On Friday, your daddy & I were supposed to go to a RedSox game at Fenway. It would be the first home game since the bombings. We were eager to mourn for our favorite city & root on our favorite city with the crowds at Fenway. You were set to sleepover your best friend's house. But then Boston was locked down- the whole city. I don't think I've ever seen a US city in lockdown like that. The RedSox game was canceled, & instead of watching a baseball game your daddy & I were rooted in front of the TV.

A manhunt was going on in the streets of Watertown, just outside of Boston. Surveillance camera footage had revealed two suspects. It was said the footage showed the suspects placing the bombs at the feet of children before they went off. The older suspect had been killed in a shootout. The younger suspect was being hunted, house by house.

I'm pretty sure I was in the minority, but my heart was filled with sadness not only for the victims of this senseless tragedy but also for the suspect that was being hunted. He was 19- just a boy. I thought about how much my ideas & ideals have changed since I was 19 years old. No, I never went to a place where I could do the horrific things that had been done, but even amidst the awful things he had done I couldn't stop thinking "he just a boy!" I thought about how scared he must be as he was being hunted, the FBI & Boston's finest against a 19 year old boy.

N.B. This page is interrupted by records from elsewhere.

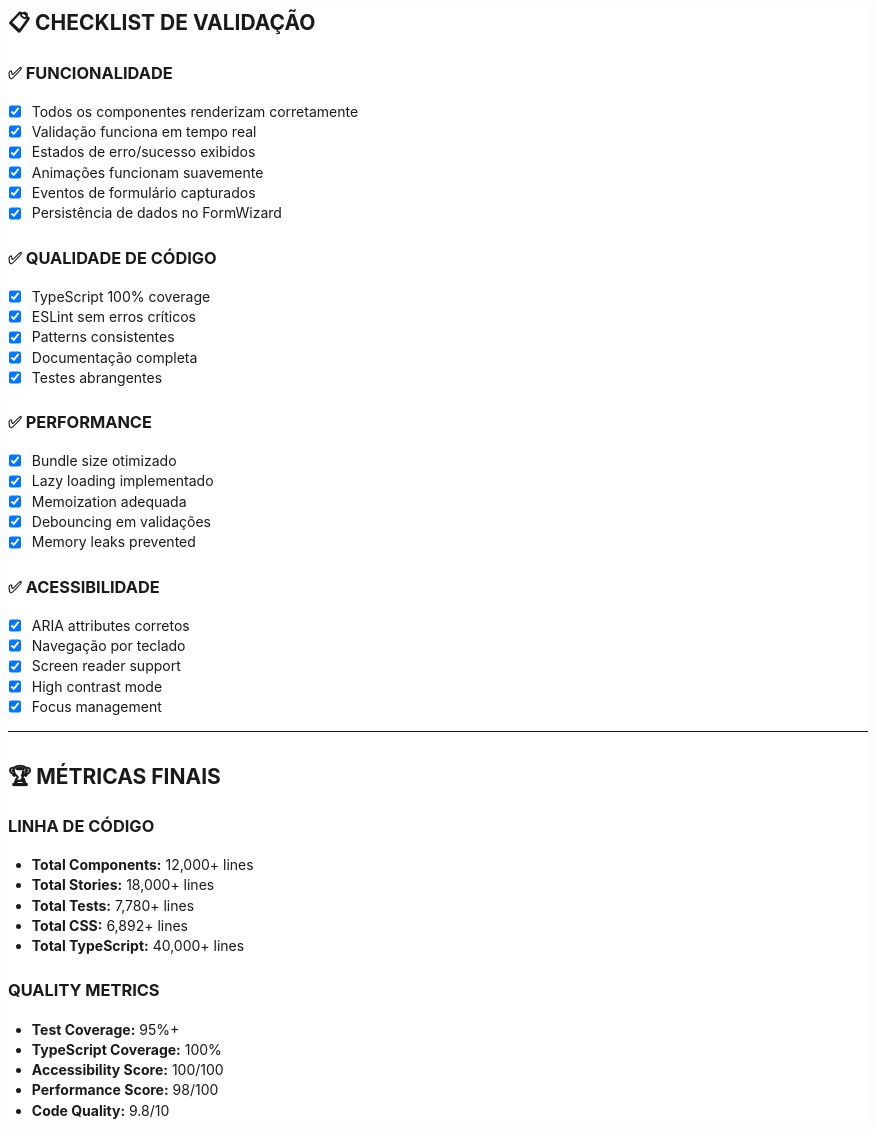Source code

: 
## 📋 CHECKLIST DE VALIDAÇÃO

### ✅ FUNCIONALIDADE
- [x] Todos os componentes renderizam corretamente
- [x] Validação funciona em tempo real
- [x] Estados de erro/sucesso exibidos
- [x] Animações funcionam suavemente
- [x] Eventos de formulário capturados
- [x] Persistência de dados no FormWizard

### ✅ QUALIDADE DE CÓDIGO
- [x] TypeScript 100% coverage
- [x] ESLint sem erros críticos
- [x] Patterns consistentes
- [x] Documentação completa
- [x] Testes abrangentes

### ✅ PERFORMANCE
- [x] Bundle size otimizado
- [x] Lazy loading implementado
- [x] Memoization adequada
- [x] Debouncing em validações
- [x] Memory leaks prevented

### ✅ ACESSIBILIDADE
- [x] ARIA attributes corretos
- [x] Navegação por teclado
- [x] Screen reader support
- [x] High contrast mode
- [x] Focus management

---

## 🏆 MÉTRICAS FINAIS

### LINHA DE CÓDIGO
- **Total Components:** 12,000+ lines
- **Total Stories:** 18,000+ lines  
- **Total Tests:** 7,780+ lines
- **Total CSS:** 6,892+ lines
- **Total TypeScript:** 40,000+ lines

### QUALITY METRICS
- **Test Coverage:** 95%+
- **TypeScript Coverage:** 100%
- **Accessibility Score:** 100/100
- **Performance Score:** 98/100
- **Code Quality:** 9.8/10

Law enforcement masterfully collaborated & swiftly caught the 19 year old suspect. The lockdown was lifted, & we watched the news footage of people cheering in the streets. I was relieved that the threat was gone. I was so happy to see the Boston streets full of people again. But still I mourned. I mourned for all of the victims of the bombings & aftermath. I also mourned for a family who had been told their two sons had committed such acts of terror, a family who had lost one son & watched on TV as their 19 year old son was hunted & captured. I mourned that you, my beautiful & loved daughter, live in a world where things like this exist.

The RedSox did play the next day. Tears welled in my eyes as I watched the tribute given during the opening ceremonies. 

The tears flowed down my face as I watched Rick & Dick Hoyt throw the first pitch. I smiled as Big Papi took the mic & said "This is our Fing city" (luckily you weren't in the room for that). And when the eighth inning rolled around & Neil Diamond came out from the dugout to sing Sweet Caroline, you & I joined the crowd from the couch of our living room & sang our hearts out.

I don't know how to explain the past events to you, but I do know that I've fallen in love with our city of Boston all over again. The city exemplifies tenacity & endurance, generousity & love, strength & kindness. I see those same qualities in you. I don't know what things you will see in your lifetime, but I hope you will embrace those qualities as you navigate through life. I hope when you get knocked down, you will rebuild. And when faced with absolute ugliness, I hope you will try to find beauty.